Deep Learning in the Cloud
Charles Martin - The Australian National University
Why cloud for ML/AI?
- Not always convenient/cost effective to use big workstation.
- We like small laptops without hot GPUs and processors.
- We might want to move from research to product!
- The internet is cool/fun?
What do we need?
- GPUs: Nvidia [GTX1080TI, K80, P100, V100] or… “Tensor Processing Units”
- OS: Linux?
- CUDA + CUDnn
- Python
- Python libraries: Tensorflow, Keras, SKLearn, etc.
- Jupyter
On Premises: Workstations
- Workstations (15-50KNOK)
- Pro: fun to play with
- Pro: good for small number of users
- Pro: one-time cost
- Con: not practical for many users
- Con: have to keep setting up eduroam
- Con: I don’t like sharing?
Infrastructure-as-a-Service
- Virtual servers
- Set up server, access via Linux shell
- Amazon Web Services (AWS)
- Google Cloud Platform (GCP)
- DigitalOcean (DO)
-
UH Cloud (UiO)
Software-as-a-Service
- Google Colaboratory (👏🏼)
- Kaggle Kernels
Example: Robojam
Example: Robojam
RoboJam is a Keras project, now deployed as a Flask web application.
Starting point: Local + SaaS
- Developed on local shared workstation
- Also worked on Colaboratory
- Tips:
- keep jupyter sessions around with
screen
- tunnel jupyter port with
ssh -L 8888:localhost:8888
- Could also use Google Cloud VMs with GPUs for short training runs
Starting point: IaaS + PaaS
- Can use VMs and Containers for DL development
- Google’s “Cloud Deep Learning VM Image”
- Comes with
jupyterhub
running to do development in a browser.
- Expensive for a good machine: K80 GPU 0.45USD/h
SaaS Architecture on Colab
Production: Turning into a web service
- Used
flask
framework to create a RESTful web API
- Just one endpoint:
https://0.0.0.0:5000/api/predict
- Send performance as JSON to that endpoit
- robojam RNN model is conditioned with input, then a continuation is predicted.

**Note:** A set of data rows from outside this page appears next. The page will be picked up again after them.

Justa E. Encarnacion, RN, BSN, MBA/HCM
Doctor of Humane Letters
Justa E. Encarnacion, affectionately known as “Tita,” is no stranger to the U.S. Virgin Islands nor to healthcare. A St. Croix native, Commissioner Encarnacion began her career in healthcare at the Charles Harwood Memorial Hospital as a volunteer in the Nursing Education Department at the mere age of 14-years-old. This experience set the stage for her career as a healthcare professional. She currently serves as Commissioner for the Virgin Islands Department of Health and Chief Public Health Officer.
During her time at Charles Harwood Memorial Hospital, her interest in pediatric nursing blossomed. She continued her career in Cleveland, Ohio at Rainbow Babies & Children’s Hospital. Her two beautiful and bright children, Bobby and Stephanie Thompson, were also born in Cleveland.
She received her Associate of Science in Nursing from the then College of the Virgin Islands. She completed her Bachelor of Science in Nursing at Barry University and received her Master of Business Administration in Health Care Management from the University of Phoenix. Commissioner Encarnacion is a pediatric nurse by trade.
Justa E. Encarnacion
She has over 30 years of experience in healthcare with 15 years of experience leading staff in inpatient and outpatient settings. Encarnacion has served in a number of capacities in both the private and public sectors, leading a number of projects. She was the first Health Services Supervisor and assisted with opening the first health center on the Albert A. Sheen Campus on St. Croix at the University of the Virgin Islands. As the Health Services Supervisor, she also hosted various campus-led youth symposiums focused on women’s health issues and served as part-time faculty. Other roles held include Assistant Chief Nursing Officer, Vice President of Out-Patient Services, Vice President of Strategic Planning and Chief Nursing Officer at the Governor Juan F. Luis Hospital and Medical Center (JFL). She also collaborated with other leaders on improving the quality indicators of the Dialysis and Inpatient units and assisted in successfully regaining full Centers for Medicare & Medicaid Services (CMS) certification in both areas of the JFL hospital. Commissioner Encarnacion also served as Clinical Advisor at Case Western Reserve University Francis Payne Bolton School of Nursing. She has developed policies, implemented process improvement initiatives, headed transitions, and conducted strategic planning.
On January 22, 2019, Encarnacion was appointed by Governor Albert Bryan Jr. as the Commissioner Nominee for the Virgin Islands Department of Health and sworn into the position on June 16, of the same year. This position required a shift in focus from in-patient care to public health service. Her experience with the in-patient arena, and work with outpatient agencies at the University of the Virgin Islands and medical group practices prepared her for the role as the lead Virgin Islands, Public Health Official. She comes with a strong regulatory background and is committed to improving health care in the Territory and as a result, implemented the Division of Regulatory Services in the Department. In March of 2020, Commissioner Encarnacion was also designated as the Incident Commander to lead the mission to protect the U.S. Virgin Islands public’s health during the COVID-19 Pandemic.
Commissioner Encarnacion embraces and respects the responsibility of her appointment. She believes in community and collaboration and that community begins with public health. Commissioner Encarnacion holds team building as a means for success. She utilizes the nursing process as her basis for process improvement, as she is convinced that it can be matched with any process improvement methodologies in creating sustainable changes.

- prediction returned as JSON
- “Deploying DL models with Flask”
Production: Deploying to DigitalOcean
- Using cheapest DigitalOcean VM: 1vCPU, 1GB, $5 per month.
- Login, clone git repo, run server in a detached
screen
.
- Works! Deployed for about a year.
- Predictions take about 1.0s-1.5s, not too bad.
- Problem: what if the app gets popular?
IaaS Architecture on DigitalOcean
Containerising: Docker
- We want to make a “container” that includes Robojam and all necessary libraries to run on any Docker installation.
- We’ll start with the tensorflow docker which includes a development environment for tensorflow.
Containerising: Dockerfile
FROM tensorflow/tensorflow:latest-py3
MAINTAINER Charles Martin "[email protected]"
COPY requirements.txt /tmp/
RUN pip install --requirement /tmp/requirements.txt
COPY . /tmp/
WORKDIR /tmp
CMD [ "python", "./serve_tiny_performance_mdrnn.py" ]
Containerising: Building the container
sudo docker build -t robojam:latest .
docker tag robojam:latest charlepm/robojam:latest
docker push charlepm/robojam:latest
Containerising: Running the Container
docker run -d -p 5000:5000 robojam:latest
Containerised Architecture with Docker
Deploying to Kubenetes
- Kubernetes is a system to run docker containers on multiple computers simultaneously.
- Let’s set up a little cluster on Google Cloud Platform and deploy Robojam.
- Need to set up computers through the web interface
- Then use command interface to start Robojam.
Deploying Robojam to Cluster
kubectl run robojam-cluster --image=charlepm/robojam:latest --port 5000
kubectl get pods
kubectl expose deployment robojam-cluster --type=LoadBalancer --port 5000 --target-port 5000
kubectl get service
Micro-Service Architecture with Kubernetes
Conclusion
- ML/AI isn’t just for research, we can make cool applications too!
- Cloud resources very available:
- Not too expensive to use powerful servers for short time (training)
- can do a lot with cheap servers for production
- Try out docker etc, makes life much easier.
- Try out Jupyterhub for development. Might be way of future?